Tag Archives: teamwork

Culling the Best

Low-challenge leaders have an empathetic heart for people. They want to protect the people they are responsible for because they believe that everyone on the team expects them to. That protection is not the sole role of a leader and when it becomes the ultimate governor of decisions, it has a cost. Over time, a low-challenge leader will lose high-capacity people. The false narrative that all people on the team want to be protected from high-challenge is a common, but a large mistake. Some people join a team to be challenged. Others need inspiration to get to that point. When high-challenge people leave the team for lack of growth, the team is left with people that only expect low-challenge. At this point the low-challenge leader’s narrative becomes a self-fulfilling prophecy. Not only will the team never reach its potential, but the leader will think that their leadership style is spot on. Does this make anyone else’s stomach churn?

Decisions I Shouldn’t Make

I disqualify myself from making decisions that I have limited insight into making. This includes areas of expertise that I don’t have. Googling something doesn’t make me an expert. Surviving a similar circumstance doesn’t either. The expert is someone that has proven to be successful time and again in a specific area or circumstance.

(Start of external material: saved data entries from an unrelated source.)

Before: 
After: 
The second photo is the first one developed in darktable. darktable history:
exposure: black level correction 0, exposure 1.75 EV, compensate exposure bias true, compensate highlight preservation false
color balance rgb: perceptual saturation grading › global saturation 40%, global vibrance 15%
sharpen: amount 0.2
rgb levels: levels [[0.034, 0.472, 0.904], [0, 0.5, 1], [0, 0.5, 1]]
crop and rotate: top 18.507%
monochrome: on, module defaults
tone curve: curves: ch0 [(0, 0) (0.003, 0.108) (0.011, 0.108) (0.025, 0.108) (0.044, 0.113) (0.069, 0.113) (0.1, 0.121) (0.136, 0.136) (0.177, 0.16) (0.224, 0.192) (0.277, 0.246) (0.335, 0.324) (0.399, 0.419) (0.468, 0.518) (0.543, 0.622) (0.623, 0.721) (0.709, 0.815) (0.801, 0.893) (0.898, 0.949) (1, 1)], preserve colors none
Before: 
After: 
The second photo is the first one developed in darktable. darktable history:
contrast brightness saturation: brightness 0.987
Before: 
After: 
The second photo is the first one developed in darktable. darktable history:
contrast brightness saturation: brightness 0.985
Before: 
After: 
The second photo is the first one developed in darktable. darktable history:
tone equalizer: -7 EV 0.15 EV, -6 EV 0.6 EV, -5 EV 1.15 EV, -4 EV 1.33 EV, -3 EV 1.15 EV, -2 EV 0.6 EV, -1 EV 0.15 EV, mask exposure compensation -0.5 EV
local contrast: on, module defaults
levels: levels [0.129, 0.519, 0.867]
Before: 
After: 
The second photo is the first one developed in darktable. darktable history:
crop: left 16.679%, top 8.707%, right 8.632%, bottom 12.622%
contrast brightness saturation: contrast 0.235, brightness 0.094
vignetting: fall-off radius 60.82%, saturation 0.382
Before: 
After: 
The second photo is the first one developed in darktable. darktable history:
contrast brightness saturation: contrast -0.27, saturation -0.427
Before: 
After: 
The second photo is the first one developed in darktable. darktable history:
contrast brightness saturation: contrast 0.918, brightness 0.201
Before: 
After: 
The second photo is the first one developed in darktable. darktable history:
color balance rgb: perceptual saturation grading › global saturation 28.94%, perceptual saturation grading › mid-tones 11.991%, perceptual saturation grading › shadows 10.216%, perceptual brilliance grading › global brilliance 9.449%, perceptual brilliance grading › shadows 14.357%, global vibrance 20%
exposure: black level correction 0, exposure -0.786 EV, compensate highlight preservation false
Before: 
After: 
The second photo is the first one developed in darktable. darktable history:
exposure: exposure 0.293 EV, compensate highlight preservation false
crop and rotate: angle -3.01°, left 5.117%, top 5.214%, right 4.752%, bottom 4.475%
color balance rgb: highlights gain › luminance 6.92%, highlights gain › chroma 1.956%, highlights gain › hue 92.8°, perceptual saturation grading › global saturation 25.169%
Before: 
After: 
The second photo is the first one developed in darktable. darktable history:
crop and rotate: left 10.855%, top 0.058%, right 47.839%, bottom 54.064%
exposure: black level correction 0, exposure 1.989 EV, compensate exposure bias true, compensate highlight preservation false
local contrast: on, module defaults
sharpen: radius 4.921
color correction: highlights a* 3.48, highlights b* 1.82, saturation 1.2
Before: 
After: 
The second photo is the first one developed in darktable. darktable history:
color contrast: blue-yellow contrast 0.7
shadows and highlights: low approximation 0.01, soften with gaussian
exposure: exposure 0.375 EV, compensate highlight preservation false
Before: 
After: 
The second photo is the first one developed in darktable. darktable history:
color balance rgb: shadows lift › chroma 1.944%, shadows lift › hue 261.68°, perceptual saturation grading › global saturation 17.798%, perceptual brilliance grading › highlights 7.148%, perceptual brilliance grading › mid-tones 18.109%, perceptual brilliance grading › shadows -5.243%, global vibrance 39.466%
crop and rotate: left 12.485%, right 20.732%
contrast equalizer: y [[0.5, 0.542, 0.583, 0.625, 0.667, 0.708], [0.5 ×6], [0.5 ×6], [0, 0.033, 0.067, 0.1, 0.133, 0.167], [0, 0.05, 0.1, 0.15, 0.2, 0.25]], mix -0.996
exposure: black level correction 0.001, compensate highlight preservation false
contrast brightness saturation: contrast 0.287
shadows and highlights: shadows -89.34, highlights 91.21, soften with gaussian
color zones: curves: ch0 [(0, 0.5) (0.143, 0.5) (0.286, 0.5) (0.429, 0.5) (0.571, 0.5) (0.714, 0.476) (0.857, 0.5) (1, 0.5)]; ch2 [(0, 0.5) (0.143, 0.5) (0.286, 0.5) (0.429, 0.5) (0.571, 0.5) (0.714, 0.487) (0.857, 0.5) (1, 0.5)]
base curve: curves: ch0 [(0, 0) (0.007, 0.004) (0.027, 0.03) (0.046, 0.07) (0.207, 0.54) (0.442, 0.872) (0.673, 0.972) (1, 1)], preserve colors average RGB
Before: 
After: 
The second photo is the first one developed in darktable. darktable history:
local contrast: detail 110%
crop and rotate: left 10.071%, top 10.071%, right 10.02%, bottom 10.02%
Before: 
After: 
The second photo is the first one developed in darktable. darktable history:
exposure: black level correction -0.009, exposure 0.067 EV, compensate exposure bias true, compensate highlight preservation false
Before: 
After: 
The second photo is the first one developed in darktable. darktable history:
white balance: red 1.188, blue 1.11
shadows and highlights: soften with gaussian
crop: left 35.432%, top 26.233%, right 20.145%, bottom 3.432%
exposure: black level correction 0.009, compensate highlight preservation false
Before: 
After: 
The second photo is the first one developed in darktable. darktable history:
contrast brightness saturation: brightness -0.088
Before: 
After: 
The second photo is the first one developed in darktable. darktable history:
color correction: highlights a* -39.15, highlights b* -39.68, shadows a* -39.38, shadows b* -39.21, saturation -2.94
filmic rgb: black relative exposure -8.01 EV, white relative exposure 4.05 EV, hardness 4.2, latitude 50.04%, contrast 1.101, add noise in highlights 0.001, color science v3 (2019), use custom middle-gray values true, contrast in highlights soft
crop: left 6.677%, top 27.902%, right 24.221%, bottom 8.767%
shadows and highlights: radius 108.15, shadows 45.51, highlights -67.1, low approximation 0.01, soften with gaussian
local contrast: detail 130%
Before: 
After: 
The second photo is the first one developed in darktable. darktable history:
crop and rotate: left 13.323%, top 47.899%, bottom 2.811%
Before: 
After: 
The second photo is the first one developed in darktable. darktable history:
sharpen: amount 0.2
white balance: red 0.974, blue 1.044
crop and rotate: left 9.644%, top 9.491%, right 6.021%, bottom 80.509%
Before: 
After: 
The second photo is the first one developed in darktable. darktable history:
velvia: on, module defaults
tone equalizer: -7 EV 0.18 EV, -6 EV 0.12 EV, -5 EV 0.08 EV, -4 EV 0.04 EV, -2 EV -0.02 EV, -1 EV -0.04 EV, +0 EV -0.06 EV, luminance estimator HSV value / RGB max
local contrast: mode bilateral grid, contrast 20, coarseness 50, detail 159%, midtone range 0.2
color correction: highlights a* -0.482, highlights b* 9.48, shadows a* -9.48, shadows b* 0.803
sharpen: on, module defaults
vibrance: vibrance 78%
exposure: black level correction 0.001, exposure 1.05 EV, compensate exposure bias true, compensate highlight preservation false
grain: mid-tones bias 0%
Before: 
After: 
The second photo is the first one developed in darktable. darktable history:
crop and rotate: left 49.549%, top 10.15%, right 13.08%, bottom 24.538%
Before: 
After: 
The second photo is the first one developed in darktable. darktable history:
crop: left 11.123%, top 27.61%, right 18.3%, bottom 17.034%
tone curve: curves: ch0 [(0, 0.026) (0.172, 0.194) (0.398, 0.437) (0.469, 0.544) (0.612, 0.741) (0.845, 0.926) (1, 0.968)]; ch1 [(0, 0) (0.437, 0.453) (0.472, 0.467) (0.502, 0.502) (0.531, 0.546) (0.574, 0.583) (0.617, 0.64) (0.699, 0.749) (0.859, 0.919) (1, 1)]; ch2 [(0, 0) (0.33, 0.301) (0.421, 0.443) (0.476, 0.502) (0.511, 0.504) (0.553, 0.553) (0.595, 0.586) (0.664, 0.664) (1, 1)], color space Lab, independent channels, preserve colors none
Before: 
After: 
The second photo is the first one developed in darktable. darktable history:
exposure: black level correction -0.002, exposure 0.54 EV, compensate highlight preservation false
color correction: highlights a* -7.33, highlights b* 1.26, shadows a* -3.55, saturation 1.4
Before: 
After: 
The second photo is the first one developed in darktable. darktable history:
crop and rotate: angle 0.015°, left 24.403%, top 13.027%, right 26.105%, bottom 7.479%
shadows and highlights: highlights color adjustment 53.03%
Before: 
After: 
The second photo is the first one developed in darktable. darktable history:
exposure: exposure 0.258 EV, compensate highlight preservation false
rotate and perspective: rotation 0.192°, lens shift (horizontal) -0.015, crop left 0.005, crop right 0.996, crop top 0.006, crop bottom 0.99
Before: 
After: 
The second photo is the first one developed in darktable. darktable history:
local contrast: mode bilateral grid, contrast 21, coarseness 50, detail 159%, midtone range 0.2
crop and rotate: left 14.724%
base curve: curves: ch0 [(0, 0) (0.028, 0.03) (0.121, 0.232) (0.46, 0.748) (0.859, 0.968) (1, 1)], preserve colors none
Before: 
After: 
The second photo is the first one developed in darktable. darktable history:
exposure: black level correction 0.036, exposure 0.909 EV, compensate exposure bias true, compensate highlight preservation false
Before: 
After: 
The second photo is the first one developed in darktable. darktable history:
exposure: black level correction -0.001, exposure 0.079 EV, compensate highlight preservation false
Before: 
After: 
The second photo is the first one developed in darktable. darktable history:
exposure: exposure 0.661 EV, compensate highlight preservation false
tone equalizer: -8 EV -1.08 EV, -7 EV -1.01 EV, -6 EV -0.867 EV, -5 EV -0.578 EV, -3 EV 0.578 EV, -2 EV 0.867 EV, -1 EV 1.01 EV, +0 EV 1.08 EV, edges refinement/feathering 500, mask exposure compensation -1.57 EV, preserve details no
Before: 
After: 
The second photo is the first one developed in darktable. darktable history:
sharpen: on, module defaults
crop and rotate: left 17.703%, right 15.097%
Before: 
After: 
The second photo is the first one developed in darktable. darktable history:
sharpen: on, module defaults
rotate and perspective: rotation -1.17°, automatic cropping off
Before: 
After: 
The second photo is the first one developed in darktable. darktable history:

Having the authority and responsibility to make a decision doesn’t mean the ideas have to originate from me. I have to seek information to make an informed decision my own.

Why am I here?

It’s not enough for a good leader to surround himself with good people. Leaders must allow those people to do what they were hired to do. Sometimes it’s easy to just go with our own assumptions when those assumptions affirm the direction we prefer. Unfortunately, even as a leader, our own inexperience can cause us to doubt the wisdom of the expert we chose to include on our team. Great leadership doesn’t just hire well. Great leadership trusts those that they hire to make decisions.

Avoid being the lid.

A team’s potential is correlated directly to the strength of the leadership of the team. Every leader needs to realize that they are likely holding the team back in some way. That’s a tough truth to accept but great leaders not only accept that they have liabilities, but do their best to mitigate them. They avoid being the lid on the team’s potential at all costs by surrounding themselves with people that can cover their liabilities.

Resources

Resources are a limit. Manpower, space, money, and supplies are all finite and therefore a limiting factor. It’s up to the team to understand their resource limit. Teams that do not accept their resource limit end up broke. They live paycheck to paycheck and never really get ahead. This makes everything seem harder. Resources are not always about the amount but about management. Great resource management first acknowledges the limit and then plans. Ordinary “broke” teams plan, then find out when they run out of resources. Who wants to live that life? Sadly, most people.